Kunsthandel

Museumsatmosphäre in der Galerie Artvera's

Die Genfer Galerie hat die klassische Moderne im Blick und lässt sich auch vom berühmtesten Fälscher der letzten Jahrzehnte nicht täuschen.

Von Matthias Ehlert
30.03.2016

Mitten auf dem pittoresken Altstadthügel von Genf, unweit der Kathedrale St. Peter und der Universität, hat die Galerie Artvera’s seit 2007 ihr Quartier bezogen. Es ist eine sehr feine Adresse in einem Haus, das hier schon seit vielen Jahrhunderten steht. Solch noble Lage fordert meistens den Tribut, nur wenig Platz für die Kunst zu haben, doch hier ist diese Regel außer Kraft gesetzt: Betritt man die Galerie, wird man schier überwältigt von dem Raumangebot, das sich im Innern katakombenartig eröffnet. Mehr als 5000 Quadratmeter sind es, die sich auf sechs Ausstellungsräume verteilen. Die Wände sind in dezenten, warmen Farbtönen gehalten, edle Lederbänke laden zum Verweilen ein, teilweise sind die mittelalterlichen Mauern freigelegt. Es herrscht Museumsatmosphäre – und das ist durchaus gewollt.

Eigentümer der Galerie sind, das ist ein offenes Geheimnis, reiche russische Geschäftsleute. Sie ziehen es vor, im Hintergrund zu bleiben. So ist das Gesicht der Galerie die junge Direktorin Sofia Komarova, die aus Sankt Petersburg stammt. Schon ihre Mutter agierte zu Sowjetzeiten als Kunsthändlerin, ihre Tante war Kuratorin am berühmten Puschkin-Museum in Moskau. Sie selbst studierte zunächst Philosophie, dann Kunstgeschichte und französische Sprache und Kultur in Lausanne. In der Kunstszene wurde ihr Name 2010 erstmals im Zusammenhang mit dem Beltracchi-Skandal publik. Denn Sofia Komarova war es, die den Anstoß gab, der letztlich zur Entlarvung des Kunstfälschers Wolfgang Beltracchi führte. Das von ihren Auftraggebern auf einer Auktion erworbene Gemälde »Rotes Bild mit Pferden« von Heinrich Campendonk war im Werkverzeichnis zwar erwähnt, doch es existierte keine Abbildung. Komarova wollte sichergehen und beharrte, trotz heftigen Gegenwinds, auf einer chemischen Analyse des Bildes. Dabei wurde modernes Titanweiß nachgewiesen, das im angeblichen Entstehungsjahr des Gemäldes noch gar nicht auf dem Markt war. So kam der Stein ins Rollen und das System Beltracchi brach zusammen.

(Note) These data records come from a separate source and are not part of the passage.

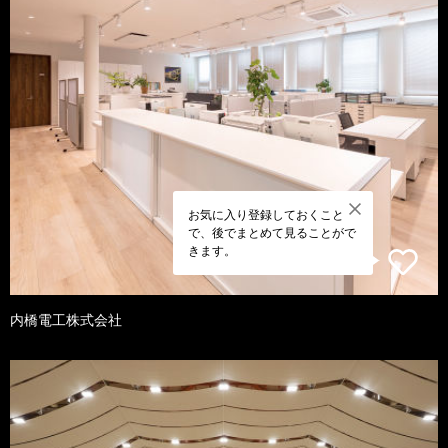
お気に入り登録しておくこと
で、後でまとめて見ることがで
きます。
内橋電工株式会社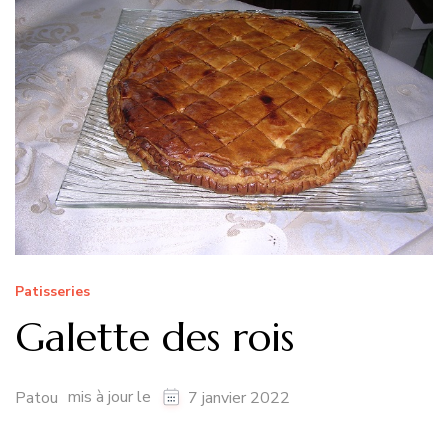
Patisseries
Galette des rois
mis à jour le
Patou
7 janvier 2022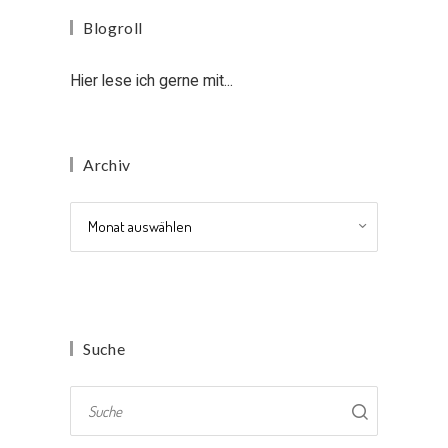
Blogroll
Hier lese ich gerne mit...
Archiv
Archiv
Suche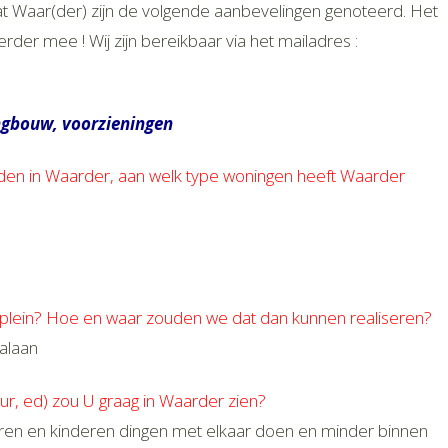
at Waar(der) zijn de volgende aanbevelingen genoteerd. Het
der mee ! Wij zijn bereikbaar via het mailadres :
ingbouw, voorzieningen
n in Waarder, aan welk type woningen heeft Waarder
plein? Hoe en waar zouden we dat dan kunnen realiseren?
alaan
uur, ed) zou U graag in Waarder zien?
eren en kinderen dingen met elkaar doen en minder binnen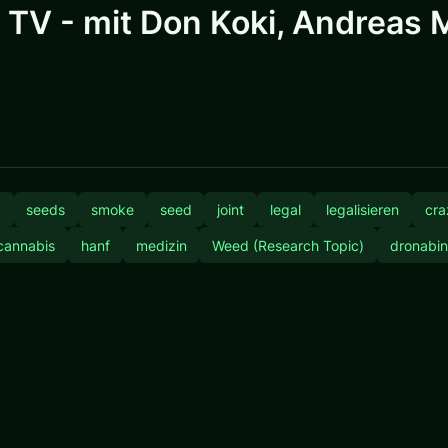
 TV - mit Don Koki, Andreas M
x
seeds
smoke
seed
joint
legal
legalisieren
cra
cannabis
hanf
medizin
Weed (Research Topic)
dronabin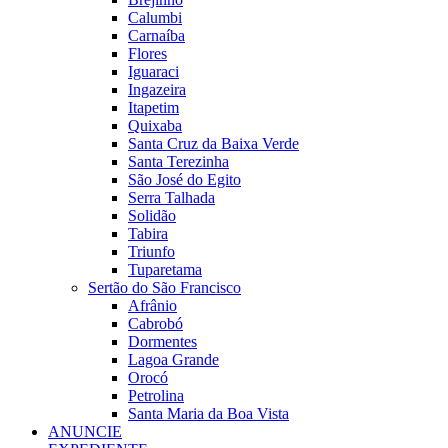
Calumbi
Carnaíba
Flores
Iguaraci
Ingazeira
Itapetim
Quixaba
Santa Cruz da Baixa Verde
Santa Terezinha
São José do Egito
Serra Talhada
Solidão
Tabira
Triunfo
Tuparetama
Sertão do São Francisco
Afrânio
Cabrobó
Dormentes
Lagoa Grande
Orocó
Petrolina
Santa Maria da Boa Vista
ANUNCIE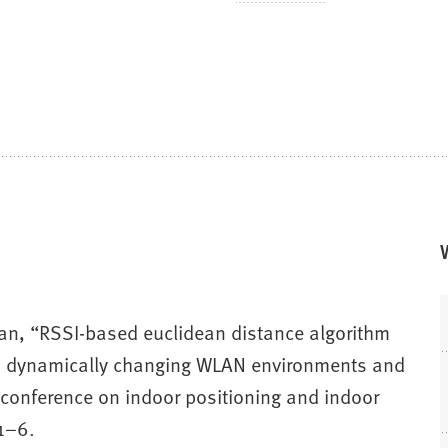
n, “RSSI-based euclidean distance algorithm
 in dynamically changing WLAN environments and
l conference on indoor positioning and indoor
 1–6.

Wie in einem Detektivroman

Leicht belustigt erinnert sich Sofia Komarova an diese aufregende Zeit, in der sie sich »wie in einem Detektivroman« vorkam. Rührte ihr gesundes Misstrauen vielleicht daher, dass sich auf ihrem Spezialgebiet, der russischen Avantgarde, so viele Fälschungen tummeln? »Ja«, sagt sie, »auf diesem Feld ist noch viel Forschung vonnöten. Wenn man bedenkt, dass etwa für Malewitsch erst 2002 ein Werkverzeichnis fertiggestellt wurde. Oder dass bei vielen anderen Künstlern kaum gesicherte Erkenntnisse vorliegen.«

Weit lieber als das Aufdecken von Fälschungen ist ihr jedoch das Aufspüren von Künstlergenies, die zu Unrecht in Vergessenheit geraten sind. Sie holt aus dem Regal zwei dicke Kataloge zu Serge Charchoune (1888– 1975) und Friedrich Karl Gotsch (1900–1984). Beiden hat sie in den vergangenen Jahren Einzelausstellungen gewidmet und sie somit wieder in das Blickfeld von Sammlern und Museen gerückt. In Zukunft möchte sich Sofia Komarova noch mehr um die Gegenwartskunst bemühen. Aktuell zeigt sie die Stillleben des Niederländers Henk Helmantel, dessen Arbeiten wie aus einem anderen Jahrhundert wirken und den sie einen »modernen Rembrandt« nennt. Ihm folgt Mitte April eine Ausstellung zum »Monte Verità«. Gezeigt werden Werke von Künstlern aus der ersten Hälfte des 20. Jahrhunderts, die zum Kreis der dortigen Künstlerkolonie gehörten. Deutsche Expressionisten, russische Avantgardisten und Schweizer Maler, die hier anders leben und arbeiten wollten. Museale Qualität ist garantiert.